The hotels (Hyatt Regency, Hyatt West Hollywood, Westin Century, Sheraton Universal, Wilshire Grand, Millennium Biltmore, Regent Beverly Wilshire and Westin Bonaventure) have insisted on a longer contract that would extend past 2006, saying that national union concerns are not relevant to this local issue.
At this point, there are no scheduled negotiation dates.
On the bright side, the hotels have stopped charging workers a $10-a-week health care co-payment, which was instituted last July, after management declared an impasse.
“We didn’t ask the union for anything in return, but we hoped that it would help bring them back to the table,” said management spokesman Fred Muir.
Not surprisingly, the union doesn’t think management canceled the fee out of inherent goodness. It points to a complaint by the National Labor Relations Board (NLRB) in January, which indicated there was probable cause that management had broken NLRB rules when it declared an impasse and imposed the co-pay.
“They have not refunded any of the [health care] money they collected,” said union spokesman David Koff. “Should the NLRB ultimately prevail in their complaint, the hotels would be liable to repay it with interest.”
A trial before an NLRB administrative law judge to determine the legality of management’s actions could take years, but there is a de facto deadline on this dispute. The hotels believe Local 11 is using a delaying strategy to get its desired 2006 contract by default.

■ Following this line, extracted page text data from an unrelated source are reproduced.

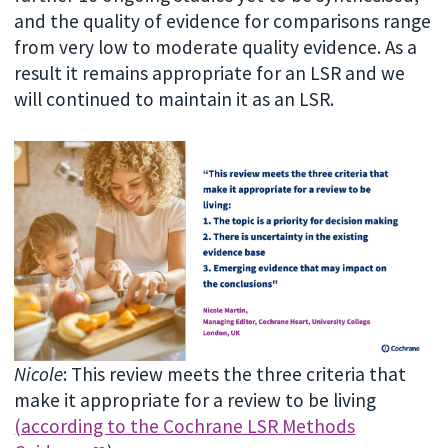
and the quality of evidence for comparisons range
from very low to moderate quality evidence. As a
result it remains appropriate for an LSR and we
will continued to maintain it as an LSR.
Nicole
: This review meets the three criteria that
make it appropriate for a review to be living
(according to the Cochrane LSR Methods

“Every time we meet, they don’t want to meet again for a month or six weeks,” Muir said. “They basically want to keep this thing going until 2006.”
Koff responded that five independently owned hotels around the city (including the Hotel Bel-Air and the Radisson Wilshire Plaza), which usually follow the hotel council’s lead on these issues, have already signed contracts with the union that expire in 2006.
“If the Bel Air and these other properties can live with the deal Local 11 has proposed to them, there is little question that these other hotels could live with it as well,” he said.
In the meantime, portions of the L.A. Jewish community have become deeply involved in the dispute, consistently siding with the workers.
The Progressive Jewish Alliance (PJA) and the Workmen’s Circle have organized the Adar Hotel Workers Campaign, collecting $40 supermarket gift certificates for the workers during the month of Adar (Feb. 10- April 9).
“They’re not being charged [the co-pay] anymore, but regardless, they’re facing extreme economic hardship, and they’re still owed the $40 per month from before,” said PJA’s Jaime Rappaport.
The certificates are being collected at a variety of congregations around the city, including Leo Baeck Temple, Temple Israel of Hollywood and IKAR, to name a few.